Same Brain, Different Prediction: How Preprocessing Choices Undermine EEG Decoding Reliability
For researchers using deep learning on EEG data, this work highlights a critical but overlooked source of unreliability and provides practical tools to address it.
EEG predictions are highly unstable under different preprocessing pipelines, with up to 42% of trial-level predictions flipping across six datasets. The authors introduce tools to measure and reduce this instability, including a Walsh-Hadamard decomposition, a per-trial diagnostic (PU), and a regularizer (NA-PGI).

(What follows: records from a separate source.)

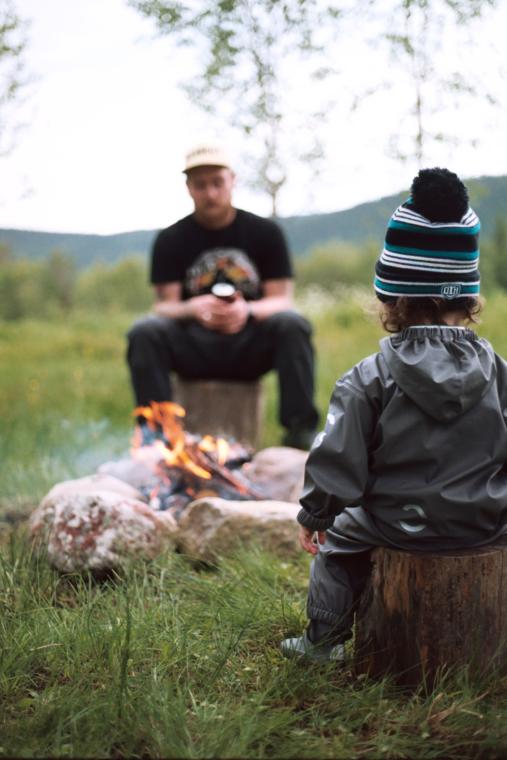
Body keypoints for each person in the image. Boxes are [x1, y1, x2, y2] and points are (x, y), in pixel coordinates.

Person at [281, 166, 507, 663]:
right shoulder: (498, 371)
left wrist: (317, 514)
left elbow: (337, 458)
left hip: (397, 522)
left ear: (392, 296)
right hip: (487, 522)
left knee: (339, 545)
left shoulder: (368, 376)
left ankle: (323, 641)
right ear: (468, 297)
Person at [127, 143, 319, 449]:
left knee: (293, 324)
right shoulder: (170, 240)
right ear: (189, 188)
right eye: (201, 185)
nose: (211, 193)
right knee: (145, 332)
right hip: (195, 349)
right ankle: (156, 436)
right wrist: (194, 307)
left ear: (232, 180)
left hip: (248, 347)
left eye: (217, 182)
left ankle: (300, 436)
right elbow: (164, 307)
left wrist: (248, 311)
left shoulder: (265, 233)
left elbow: (282, 300)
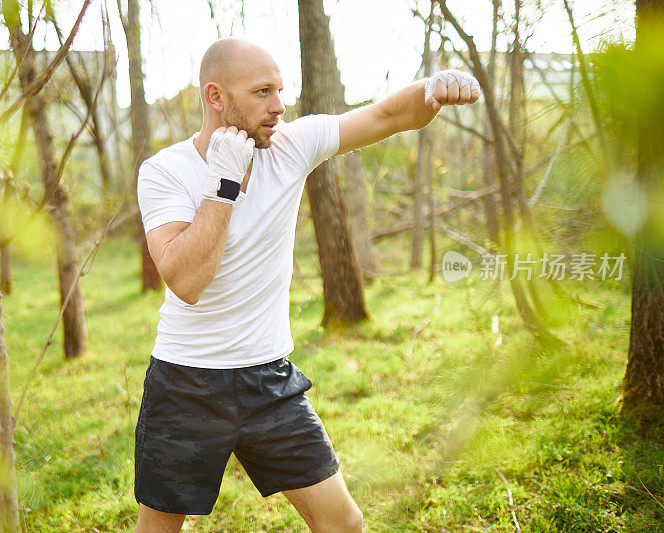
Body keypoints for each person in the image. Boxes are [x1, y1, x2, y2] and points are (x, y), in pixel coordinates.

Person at [134, 37, 480, 532]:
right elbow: (187, 281)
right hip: (186, 382)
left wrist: (432, 90)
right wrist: (223, 183)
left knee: (344, 525)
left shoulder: (292, 145)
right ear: (216, 97)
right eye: (261, 92)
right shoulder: (166, 171)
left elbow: (387, 116)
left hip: (267, 380)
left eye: (280, 90)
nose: (279, 106)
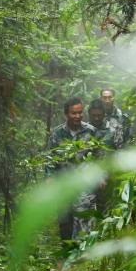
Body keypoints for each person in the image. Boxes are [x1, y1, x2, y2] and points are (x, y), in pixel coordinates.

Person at [47, 97, 97, 241]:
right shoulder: (57, 135)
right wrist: (50, 178)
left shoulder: (91, 132)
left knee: (84, 224)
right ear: (66, 114)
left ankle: (82, 258)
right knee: (65, 224)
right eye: (74, 113)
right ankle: (67, 257)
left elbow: (99, 157)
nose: (78, 116)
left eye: (80, 112)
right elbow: (50, 160)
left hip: (84, 187)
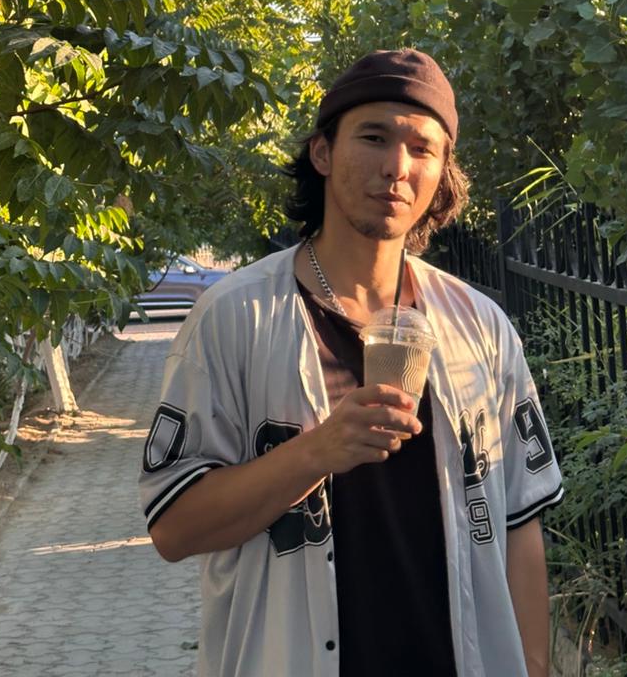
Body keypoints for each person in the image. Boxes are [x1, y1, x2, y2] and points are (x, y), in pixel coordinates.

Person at [140, 49, 564, 677]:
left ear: (442, 172)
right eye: (373, 137)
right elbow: (174, 528)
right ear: (322, 152)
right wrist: (317, 451)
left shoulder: (479, 326)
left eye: (422, 149)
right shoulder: (235, 318)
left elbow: (519, 524)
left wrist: (533, 666)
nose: (397, 167)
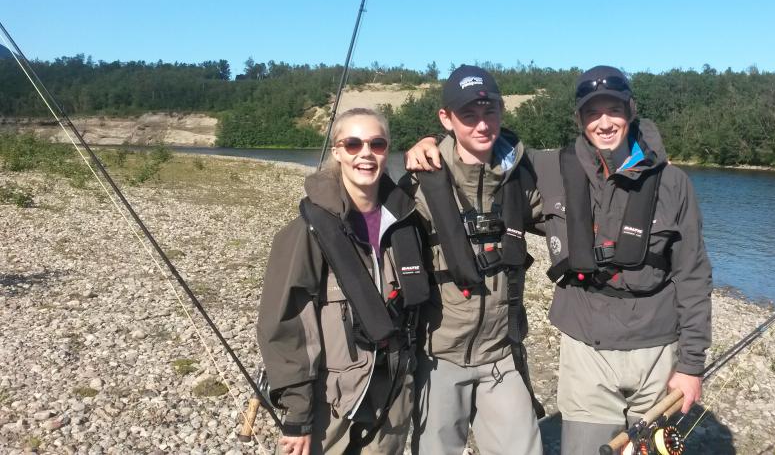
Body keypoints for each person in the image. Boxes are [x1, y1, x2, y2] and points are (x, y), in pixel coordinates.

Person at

Electroencephalography (EEG) is a cornerstone of brain-computer interfaces and clinical neuroscience, yet deep learning models are typically trained and evaluated under a single, unreported preprocessing pipeline. We formalize preprocessing choices as a counterfactual intervention space and show that EEG predictions are surprisingly unstable under this space: across six datasets spanning four paradigms, up to 42% of trial-level predictions flip when only the preprocessing changes, a variability that standard uncertainty methods do not explicitly quantify because they condition on a fixed preprocessing pipeline. We provide three tools to make this instability measurable, decomposable, and reducible. First, a Walsh-Hadamard decomposition of the 2^7 pipeline space reveals that sensitivity is near-additive in practice under the binary intervention design, enabling efficient step-by-step optimization. Second, we introduce Preprocessing Uncertainty (PU), a per-trial diagnostic that captures a dimension of instability complementary to model-based confidence. Third, we study Normalized Adaptive PGI (NA-PGI), a graph-structured regularizer that exploits the compositional structure of preprocessing interventions as one mitigation strategy with clear scope conditions.